Listed records below:
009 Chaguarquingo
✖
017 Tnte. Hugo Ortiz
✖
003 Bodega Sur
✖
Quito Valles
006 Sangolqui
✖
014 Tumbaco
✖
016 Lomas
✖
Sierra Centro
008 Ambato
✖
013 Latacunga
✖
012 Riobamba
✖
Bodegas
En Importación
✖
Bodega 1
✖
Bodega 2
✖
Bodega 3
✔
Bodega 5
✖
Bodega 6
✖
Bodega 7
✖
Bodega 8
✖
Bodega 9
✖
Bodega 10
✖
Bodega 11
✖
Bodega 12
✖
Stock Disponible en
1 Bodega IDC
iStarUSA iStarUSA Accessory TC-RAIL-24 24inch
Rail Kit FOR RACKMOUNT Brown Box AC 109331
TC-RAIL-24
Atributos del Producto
End of Listed records.
Listed records below:
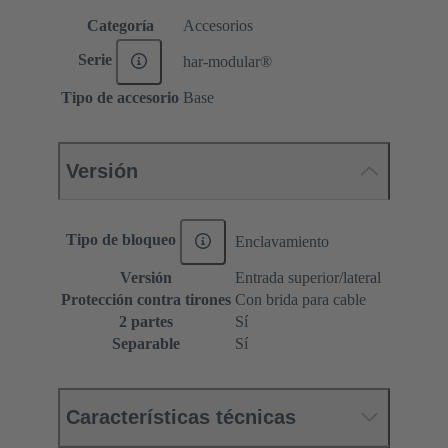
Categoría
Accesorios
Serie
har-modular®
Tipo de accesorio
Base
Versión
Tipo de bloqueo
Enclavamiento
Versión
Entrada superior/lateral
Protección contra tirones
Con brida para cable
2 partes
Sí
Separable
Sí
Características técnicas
End of Listed records.
Listed records below:
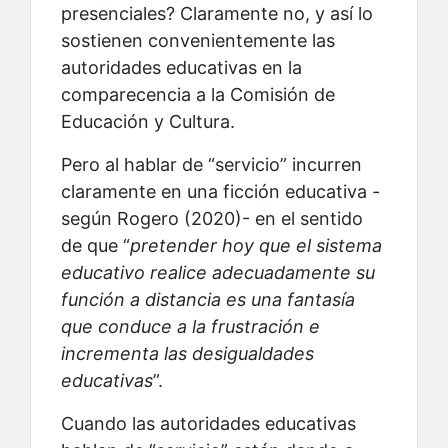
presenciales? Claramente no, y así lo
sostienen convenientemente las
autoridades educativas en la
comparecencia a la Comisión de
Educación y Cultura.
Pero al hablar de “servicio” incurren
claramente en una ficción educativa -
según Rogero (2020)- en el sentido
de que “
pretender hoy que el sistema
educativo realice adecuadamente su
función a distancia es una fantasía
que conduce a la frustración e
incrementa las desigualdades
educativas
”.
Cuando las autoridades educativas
End of Listed records.
> [Work instruction]: Report the number of lines above containing the string "educativas" as your sole answer.

> [Solution for this problem]: 3